TO-DO ITEM
Your response should be the complete listing, returned exactly as written.

EXTRACTED DATA
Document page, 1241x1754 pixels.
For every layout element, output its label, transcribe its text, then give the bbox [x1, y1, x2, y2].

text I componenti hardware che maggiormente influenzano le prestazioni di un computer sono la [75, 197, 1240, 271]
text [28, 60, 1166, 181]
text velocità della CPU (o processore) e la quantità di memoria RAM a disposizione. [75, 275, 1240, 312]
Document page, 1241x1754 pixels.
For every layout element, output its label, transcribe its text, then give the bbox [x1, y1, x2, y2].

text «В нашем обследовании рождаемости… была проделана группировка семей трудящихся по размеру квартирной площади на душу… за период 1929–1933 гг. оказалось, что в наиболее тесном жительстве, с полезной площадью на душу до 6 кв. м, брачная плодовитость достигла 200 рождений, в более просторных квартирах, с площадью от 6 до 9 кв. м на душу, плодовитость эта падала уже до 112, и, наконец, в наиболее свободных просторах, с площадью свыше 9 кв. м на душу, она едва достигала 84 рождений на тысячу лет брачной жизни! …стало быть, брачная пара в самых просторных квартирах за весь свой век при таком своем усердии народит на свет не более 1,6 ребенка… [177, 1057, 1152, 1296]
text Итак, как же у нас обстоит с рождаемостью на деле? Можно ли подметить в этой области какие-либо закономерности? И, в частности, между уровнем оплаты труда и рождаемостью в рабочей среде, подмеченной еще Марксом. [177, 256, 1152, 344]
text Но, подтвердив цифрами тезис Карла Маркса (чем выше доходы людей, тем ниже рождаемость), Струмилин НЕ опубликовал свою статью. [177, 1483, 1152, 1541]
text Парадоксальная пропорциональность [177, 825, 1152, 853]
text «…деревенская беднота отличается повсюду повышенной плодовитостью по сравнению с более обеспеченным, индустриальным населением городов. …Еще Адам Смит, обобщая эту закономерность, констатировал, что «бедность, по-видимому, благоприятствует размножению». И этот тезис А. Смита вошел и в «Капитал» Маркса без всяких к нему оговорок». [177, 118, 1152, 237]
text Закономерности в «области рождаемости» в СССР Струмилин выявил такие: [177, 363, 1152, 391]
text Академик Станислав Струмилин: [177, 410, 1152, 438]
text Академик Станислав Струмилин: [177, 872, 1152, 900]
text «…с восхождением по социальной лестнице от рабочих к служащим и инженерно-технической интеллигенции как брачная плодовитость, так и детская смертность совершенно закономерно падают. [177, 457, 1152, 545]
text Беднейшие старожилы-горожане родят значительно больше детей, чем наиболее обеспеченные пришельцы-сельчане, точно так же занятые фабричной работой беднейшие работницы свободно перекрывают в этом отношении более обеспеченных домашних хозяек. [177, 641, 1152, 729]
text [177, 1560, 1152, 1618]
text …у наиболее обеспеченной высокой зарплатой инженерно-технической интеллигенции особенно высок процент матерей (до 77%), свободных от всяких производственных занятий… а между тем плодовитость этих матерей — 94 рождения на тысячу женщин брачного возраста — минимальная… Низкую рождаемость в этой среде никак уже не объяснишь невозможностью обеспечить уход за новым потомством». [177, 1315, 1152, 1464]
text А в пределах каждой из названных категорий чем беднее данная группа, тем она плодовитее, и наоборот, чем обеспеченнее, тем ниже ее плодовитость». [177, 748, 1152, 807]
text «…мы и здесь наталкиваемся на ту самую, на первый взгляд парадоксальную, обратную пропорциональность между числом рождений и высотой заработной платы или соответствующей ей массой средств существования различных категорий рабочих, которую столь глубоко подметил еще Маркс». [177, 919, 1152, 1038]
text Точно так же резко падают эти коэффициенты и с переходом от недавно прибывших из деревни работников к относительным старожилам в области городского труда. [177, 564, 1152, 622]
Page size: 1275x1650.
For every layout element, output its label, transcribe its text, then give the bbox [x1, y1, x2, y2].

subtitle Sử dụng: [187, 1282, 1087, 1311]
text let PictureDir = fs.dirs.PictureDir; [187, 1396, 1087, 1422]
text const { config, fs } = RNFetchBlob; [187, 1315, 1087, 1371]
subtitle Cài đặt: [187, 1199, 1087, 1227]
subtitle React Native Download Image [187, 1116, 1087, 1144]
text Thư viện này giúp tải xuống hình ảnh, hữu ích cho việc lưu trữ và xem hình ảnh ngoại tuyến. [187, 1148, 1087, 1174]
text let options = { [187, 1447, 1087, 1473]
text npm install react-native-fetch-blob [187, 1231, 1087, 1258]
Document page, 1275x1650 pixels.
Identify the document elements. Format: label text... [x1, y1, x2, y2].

OUTPUT OF THE EXERCISE
Document page, 1241x1754 pixels.
For every layout element, output its label, transcribe its text, then give the bbox [x1, y1, x2, y2].

text I componenti hardware che maggiormente influenzano le prestazioni di un computer sono la [75, 197, 1240, 271]
text [28, 60, 1166, 181]
text velocità della CPU (o processore) e la quantità di memoria RAM a disposizione. [75, 275, 1240, 312]
Document page, 1241x1754 pixels.
For every layout element, output its label, transcribe its text, then give the bbox [x1, y1, x2, y2].

text «В нашем обследовании рождаемости… была проделана группировка семей трудящихся по размеру квартирной площади на душу… за период 1929–1933 гг. оказалось, что в наиболее тесном жительстве, с полезной площадью на душу до 6 кв. м, брачная плодовитость достигла 200 рождений, в более просторных квартирах, с площадью от 6 до 9 кв. м на душу, плодовитость эта падала уже до 112, и, наконец, в наиболее свободных просторах, с площадью свыше 9 кв. м на душу, она едва достигала 84 рождений на тысячу лет брачной жизни! …стало быть, брачная пара в самых просторных квартирах за весь свой век при таком своем усердии народит на свет не более 1,6 ребенка… [177, 1057, 1152, 1296]
text Итак, как же у нас обстоит с рождаемостью на деле? Можно ли подметить в этой области какие-либо закономерности? И, в частности, между уровнем оплаты труда и рождаемостью в рабочей среде, подмеченной еще Марксом. [177, 256, 1152, 344]
text Но, подтвердив цифрами тезис Карла Маркса (чем выше доходы людей, тем ниже рождаемость), Струмилин НЕ опубликовал свою статью. [177, 1483, 1152, 1541]
text Парадоксальная пропорциональность [177, 825, 1152, 853]
text «…деревенская беднота отличается повсюду повышенной плодовитостью по сравнению с более обеспеченным, индустриальным населением городов. …Еще Адам Смит, обобщая эту закономерность, констатировал, что «бедность, по-видимому, благоприятствует размножению». И этот тезис А. Смита вошел и в «Капитал» Маркса без всяких к нему оговорок». [177, 118, 1152, 237]
text Закономерности в «области рождаемости» в СССР Струмилин выявил такие: [177, 363, 1152, 391]
text Академик Станислав Струмилин: [177, 410, 1152, 438]
text Академик Станислав Струмилин: [177, 872, 1152, 900]
text «…с восхождением по социальной лестнице от рабочих к служащим и инженерно-технической интеллигенции как брачная плодовитость, так и детская смертность совершенно закономерно падают. [177, 457, 1152, 545]
text Беднейшие старожилы-горожане родят значительно больше детей, чем наиболее обеспеченные пришельцы-сельчане, точно так же занятые фабричной работой беднейшие работницы свободно перекрывают в этом отношении более обеспеченных домашних хозяек. [177, 641, 1152, 729]
text [177, 1560, 1152, 1618]
text …у наиболее обеспеченной высокой зарплатой инженерно-технической интеллигенции особенно высок процент матерей (до 77%), свободных от всяких производственных занятий… а между тем плодовитость этих матерей — 94 рождения на тысячу женщин брачного возраста — минимальная… Низкую рождаемость в этой среде никак уже не объяснишь невозможностью обеспечить уход за новым потомством». [177, 1315, 1152, 1464]
text А в пределах каждой из названных категорий чем беднее данная группа, тем она плодовитее, и наоборот, чем обеспеченнее, тем ниже ее плодовитость». [177, 748, 1152, 807]
text «…мы и здесь наталкиваемся на ту самую, на первый взгляд парадоксальную, обратную пропорциональность между числом рождений и высотой заработной платы или соответствующей ей массой средств существования различных категорий рабочих, которую столь глубоко подметил еще Маркс». [177, 919, 1152, 1038]
text Точно так же резко падают эти коэффициенты и с переходом от недавно прибывших из деревни работников к относительным старожилам в области городского труда. [177, 564, 1152, 622]
Page size: 1275x1650.
For every layout element, output its label, transcribe its text, then give the bbox [x1, y1, x2, y2].

subtitle Sử dụng: [187, 1282, 1087, 1311]
text let PictureDir = fs.dirs.PictureDir; [187, 1396, 1087, 1422]
text const { config, fs } = RNFetchBlob; [187, 1315, 1087, 1371]
subtitle Cài đặt: [187, 1199, 1087, 1227]
subtitle React Native Download Image [187, 1116, 1087, 1144]
text Thư viện này giúp tải xuống hình ảnh, hữu ích cho việc lưu trữ và xem hình ảnh ngoại tuyến. [187, 1148, 1087, 1174]
text let options = { [187, 1447, 1087, 1473]
text npm install react-native-fetch-blob [187, 1231, 1087, 1258]
Document page, 1275x1650 pixels.
Identify the document elements. Format: label text... [x1, y1, x2, y2].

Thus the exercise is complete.